PROVIDED DATA:
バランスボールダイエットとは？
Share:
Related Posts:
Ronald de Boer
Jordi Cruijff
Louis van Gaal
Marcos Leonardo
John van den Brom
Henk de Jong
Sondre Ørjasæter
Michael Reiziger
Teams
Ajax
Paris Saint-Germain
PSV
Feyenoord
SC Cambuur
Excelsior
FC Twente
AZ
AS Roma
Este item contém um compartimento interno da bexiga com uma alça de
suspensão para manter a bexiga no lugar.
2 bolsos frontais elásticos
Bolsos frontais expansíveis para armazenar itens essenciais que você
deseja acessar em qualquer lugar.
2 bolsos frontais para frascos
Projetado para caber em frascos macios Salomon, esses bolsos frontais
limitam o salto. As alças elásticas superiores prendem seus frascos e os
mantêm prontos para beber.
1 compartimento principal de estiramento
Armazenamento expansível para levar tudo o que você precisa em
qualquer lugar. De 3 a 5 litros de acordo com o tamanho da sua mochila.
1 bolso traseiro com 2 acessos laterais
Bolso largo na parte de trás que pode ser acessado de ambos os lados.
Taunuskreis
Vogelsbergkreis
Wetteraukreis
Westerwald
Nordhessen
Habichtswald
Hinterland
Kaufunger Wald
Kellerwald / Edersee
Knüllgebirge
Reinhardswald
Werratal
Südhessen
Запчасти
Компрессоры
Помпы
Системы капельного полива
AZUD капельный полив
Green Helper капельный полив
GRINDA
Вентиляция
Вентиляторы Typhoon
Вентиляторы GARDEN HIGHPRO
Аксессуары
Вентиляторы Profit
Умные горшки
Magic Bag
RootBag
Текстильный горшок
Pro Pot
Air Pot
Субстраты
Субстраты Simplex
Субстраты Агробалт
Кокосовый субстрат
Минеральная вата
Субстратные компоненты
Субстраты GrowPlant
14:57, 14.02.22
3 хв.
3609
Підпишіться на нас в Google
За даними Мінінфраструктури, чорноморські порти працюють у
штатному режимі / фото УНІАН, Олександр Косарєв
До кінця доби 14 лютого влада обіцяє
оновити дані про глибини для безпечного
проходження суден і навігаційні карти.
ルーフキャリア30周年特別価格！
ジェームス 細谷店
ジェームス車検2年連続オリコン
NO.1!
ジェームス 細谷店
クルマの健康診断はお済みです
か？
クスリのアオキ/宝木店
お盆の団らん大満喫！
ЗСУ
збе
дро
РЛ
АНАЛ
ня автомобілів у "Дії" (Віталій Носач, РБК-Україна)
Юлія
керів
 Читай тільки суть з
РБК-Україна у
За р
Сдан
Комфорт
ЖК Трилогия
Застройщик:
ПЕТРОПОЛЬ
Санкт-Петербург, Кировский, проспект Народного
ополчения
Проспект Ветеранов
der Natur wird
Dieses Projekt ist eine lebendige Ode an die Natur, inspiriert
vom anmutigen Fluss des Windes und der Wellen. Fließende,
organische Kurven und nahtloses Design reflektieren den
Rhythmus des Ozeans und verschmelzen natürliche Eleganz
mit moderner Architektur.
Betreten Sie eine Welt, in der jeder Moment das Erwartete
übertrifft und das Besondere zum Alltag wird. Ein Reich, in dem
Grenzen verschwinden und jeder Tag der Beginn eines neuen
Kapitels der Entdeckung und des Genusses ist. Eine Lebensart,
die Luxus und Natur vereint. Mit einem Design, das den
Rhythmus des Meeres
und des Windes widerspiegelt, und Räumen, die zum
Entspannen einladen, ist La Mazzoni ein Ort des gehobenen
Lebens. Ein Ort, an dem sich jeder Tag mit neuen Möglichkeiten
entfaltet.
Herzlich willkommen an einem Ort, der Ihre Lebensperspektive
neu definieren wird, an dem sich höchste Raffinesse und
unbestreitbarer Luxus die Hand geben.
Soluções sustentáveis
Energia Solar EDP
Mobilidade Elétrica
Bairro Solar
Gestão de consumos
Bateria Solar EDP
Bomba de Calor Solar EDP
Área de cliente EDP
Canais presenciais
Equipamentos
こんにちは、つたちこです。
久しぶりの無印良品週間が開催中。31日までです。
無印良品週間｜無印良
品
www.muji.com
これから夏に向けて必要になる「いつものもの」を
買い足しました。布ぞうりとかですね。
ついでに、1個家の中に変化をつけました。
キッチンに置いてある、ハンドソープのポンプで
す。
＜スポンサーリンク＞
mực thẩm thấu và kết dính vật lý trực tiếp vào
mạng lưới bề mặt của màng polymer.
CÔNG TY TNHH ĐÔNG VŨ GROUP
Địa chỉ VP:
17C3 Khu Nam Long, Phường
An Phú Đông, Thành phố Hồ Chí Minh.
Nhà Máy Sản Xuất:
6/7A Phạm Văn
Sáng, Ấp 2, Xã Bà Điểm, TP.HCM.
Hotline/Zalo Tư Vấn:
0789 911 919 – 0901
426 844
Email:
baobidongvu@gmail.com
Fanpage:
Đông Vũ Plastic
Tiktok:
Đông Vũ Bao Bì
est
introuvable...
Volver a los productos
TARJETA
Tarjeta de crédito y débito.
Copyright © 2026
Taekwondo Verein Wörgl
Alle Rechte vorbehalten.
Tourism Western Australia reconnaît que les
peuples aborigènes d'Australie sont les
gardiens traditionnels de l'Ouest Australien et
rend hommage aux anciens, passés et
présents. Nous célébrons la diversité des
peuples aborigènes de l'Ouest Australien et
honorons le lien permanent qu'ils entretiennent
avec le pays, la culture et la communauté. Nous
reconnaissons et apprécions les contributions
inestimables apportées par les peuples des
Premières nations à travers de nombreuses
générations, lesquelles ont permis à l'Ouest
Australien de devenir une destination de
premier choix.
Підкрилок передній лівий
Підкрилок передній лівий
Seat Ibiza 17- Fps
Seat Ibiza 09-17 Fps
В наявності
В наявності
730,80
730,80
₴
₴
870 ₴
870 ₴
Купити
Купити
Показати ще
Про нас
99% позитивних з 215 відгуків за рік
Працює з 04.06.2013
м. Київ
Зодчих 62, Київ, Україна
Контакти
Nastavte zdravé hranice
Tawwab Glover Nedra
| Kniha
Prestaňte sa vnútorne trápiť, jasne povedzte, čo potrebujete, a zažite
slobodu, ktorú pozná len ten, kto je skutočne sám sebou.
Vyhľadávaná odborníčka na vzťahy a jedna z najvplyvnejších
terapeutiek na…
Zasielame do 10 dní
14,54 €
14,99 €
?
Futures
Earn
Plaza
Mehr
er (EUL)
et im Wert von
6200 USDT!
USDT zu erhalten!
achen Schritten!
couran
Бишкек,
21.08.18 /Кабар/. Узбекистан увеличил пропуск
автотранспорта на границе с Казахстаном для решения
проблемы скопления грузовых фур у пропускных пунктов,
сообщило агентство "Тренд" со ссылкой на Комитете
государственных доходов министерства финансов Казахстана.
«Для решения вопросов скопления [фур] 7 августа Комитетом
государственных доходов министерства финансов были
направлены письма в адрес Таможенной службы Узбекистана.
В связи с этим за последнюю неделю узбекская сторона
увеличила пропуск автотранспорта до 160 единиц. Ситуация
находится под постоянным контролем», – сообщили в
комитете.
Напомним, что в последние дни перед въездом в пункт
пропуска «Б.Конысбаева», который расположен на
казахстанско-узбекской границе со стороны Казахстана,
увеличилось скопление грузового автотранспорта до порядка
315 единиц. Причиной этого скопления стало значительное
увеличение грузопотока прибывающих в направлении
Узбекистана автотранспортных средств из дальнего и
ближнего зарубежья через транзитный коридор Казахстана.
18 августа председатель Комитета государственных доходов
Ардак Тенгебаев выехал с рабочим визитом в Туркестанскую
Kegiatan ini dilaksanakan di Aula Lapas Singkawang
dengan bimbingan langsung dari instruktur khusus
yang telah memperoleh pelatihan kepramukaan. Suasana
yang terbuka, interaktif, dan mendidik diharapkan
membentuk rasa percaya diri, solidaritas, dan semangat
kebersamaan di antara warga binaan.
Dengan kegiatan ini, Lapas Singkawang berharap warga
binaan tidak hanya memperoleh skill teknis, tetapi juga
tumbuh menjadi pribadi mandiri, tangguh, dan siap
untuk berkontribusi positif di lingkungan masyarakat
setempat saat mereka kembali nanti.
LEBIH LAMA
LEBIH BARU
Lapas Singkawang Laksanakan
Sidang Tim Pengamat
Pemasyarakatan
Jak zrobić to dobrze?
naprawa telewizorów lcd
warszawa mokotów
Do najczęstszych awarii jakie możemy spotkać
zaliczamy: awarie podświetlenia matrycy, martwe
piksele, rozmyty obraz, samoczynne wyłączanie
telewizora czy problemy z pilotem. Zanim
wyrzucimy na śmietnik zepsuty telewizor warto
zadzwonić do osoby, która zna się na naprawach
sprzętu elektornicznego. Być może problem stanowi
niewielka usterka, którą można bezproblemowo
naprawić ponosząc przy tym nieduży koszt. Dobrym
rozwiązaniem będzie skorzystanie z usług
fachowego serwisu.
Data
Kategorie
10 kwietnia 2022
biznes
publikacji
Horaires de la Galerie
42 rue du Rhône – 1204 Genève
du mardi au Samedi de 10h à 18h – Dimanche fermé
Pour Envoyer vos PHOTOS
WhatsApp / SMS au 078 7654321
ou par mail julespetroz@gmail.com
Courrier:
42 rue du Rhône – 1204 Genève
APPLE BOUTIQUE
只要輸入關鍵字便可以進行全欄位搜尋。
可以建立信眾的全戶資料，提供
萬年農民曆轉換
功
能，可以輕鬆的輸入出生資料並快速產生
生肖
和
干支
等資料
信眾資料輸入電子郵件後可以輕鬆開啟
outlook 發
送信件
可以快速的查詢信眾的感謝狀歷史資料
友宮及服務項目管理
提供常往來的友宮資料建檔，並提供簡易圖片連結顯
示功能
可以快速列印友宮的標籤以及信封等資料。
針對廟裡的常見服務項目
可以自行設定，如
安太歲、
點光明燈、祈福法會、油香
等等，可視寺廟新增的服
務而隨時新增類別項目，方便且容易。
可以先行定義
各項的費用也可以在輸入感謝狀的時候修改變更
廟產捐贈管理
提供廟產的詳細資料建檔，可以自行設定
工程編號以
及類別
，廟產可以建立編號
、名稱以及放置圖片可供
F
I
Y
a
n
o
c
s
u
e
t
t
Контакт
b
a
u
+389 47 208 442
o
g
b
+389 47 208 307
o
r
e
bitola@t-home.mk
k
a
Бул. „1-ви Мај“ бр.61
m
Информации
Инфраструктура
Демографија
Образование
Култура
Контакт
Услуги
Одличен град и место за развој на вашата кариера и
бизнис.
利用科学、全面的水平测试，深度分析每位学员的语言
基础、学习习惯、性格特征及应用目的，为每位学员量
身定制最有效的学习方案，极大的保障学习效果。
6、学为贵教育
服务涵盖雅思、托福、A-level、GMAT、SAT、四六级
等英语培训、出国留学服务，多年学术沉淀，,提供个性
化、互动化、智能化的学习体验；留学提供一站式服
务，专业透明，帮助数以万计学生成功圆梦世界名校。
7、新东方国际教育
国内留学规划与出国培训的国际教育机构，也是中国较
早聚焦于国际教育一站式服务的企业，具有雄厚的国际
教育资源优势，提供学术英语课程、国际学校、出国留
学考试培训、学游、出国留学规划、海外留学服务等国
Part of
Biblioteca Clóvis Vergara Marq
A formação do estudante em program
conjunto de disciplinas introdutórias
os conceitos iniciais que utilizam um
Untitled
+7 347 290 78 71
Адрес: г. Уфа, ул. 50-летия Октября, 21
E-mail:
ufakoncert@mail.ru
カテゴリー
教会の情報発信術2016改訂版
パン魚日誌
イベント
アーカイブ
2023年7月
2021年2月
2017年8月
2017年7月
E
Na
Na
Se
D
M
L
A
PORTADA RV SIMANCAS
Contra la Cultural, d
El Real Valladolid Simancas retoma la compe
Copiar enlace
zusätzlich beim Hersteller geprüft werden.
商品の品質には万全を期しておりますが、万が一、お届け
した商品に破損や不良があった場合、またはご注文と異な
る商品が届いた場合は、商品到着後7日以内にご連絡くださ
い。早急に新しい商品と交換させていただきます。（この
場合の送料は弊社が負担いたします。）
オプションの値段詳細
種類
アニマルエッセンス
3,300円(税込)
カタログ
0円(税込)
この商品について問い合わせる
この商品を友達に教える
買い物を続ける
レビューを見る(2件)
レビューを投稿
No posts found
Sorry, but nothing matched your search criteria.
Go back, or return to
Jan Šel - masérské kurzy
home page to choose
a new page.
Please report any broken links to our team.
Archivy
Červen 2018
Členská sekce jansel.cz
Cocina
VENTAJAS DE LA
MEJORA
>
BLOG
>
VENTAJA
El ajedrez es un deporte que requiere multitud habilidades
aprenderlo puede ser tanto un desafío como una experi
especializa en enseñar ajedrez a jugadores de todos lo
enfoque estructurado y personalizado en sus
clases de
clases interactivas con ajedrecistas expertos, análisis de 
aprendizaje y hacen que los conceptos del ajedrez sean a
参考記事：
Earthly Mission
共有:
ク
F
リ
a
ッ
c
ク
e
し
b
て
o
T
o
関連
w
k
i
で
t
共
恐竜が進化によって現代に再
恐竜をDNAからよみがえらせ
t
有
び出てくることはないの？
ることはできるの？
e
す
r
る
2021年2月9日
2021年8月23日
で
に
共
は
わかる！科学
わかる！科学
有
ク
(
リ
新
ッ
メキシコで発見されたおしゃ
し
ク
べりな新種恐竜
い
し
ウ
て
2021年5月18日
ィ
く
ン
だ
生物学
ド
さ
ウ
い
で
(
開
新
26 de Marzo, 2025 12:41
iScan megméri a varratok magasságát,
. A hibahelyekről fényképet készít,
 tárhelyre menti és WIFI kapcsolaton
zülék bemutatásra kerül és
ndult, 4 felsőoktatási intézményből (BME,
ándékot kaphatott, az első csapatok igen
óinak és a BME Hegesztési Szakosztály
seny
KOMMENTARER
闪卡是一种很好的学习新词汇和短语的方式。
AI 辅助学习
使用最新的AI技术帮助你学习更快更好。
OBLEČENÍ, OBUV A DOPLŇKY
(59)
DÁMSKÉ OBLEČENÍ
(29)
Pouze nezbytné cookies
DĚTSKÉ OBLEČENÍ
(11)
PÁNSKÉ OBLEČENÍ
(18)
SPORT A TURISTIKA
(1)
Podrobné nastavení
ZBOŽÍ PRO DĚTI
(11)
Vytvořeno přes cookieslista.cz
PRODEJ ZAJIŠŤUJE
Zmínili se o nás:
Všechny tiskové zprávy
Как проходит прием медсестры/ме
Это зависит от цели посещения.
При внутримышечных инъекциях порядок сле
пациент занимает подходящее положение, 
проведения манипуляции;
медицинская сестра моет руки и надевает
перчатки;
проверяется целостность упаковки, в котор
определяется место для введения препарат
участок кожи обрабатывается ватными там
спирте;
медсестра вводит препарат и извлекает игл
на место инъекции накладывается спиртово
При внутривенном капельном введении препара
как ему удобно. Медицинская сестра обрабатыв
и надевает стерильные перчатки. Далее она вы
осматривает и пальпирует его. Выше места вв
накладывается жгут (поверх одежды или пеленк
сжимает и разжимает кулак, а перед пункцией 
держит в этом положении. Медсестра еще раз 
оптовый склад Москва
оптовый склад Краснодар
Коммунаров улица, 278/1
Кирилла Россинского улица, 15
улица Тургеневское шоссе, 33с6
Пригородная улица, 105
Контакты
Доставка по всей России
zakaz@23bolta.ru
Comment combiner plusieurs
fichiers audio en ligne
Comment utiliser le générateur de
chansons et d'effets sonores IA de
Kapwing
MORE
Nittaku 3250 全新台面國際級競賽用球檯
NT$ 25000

WHAT IS REQUIRED: In the entries above, the lines between the one holding "государственных доходов министерства финансов Казахстана." and the one holding "Напомним, что в", inclusive, are to be printed exactly as written, and those alone.

TASK RESULT:
государственных доходов министерства финансов Казахстана.
«Для решения вопросов скопления [фур] 7 августа Комитетом
государственных доходов министерства финансов были
направлены письма в адрес Таможенной службы Узбекистана.
В связи с этим за последнюю неделю узбекская сторона
увеличила пропуск автотранспорта до 160 единиц. Ситуация
находится под постоянным контролем», – сообщили в
комитете.
Напомним, что в последние дни перед въездом в пункт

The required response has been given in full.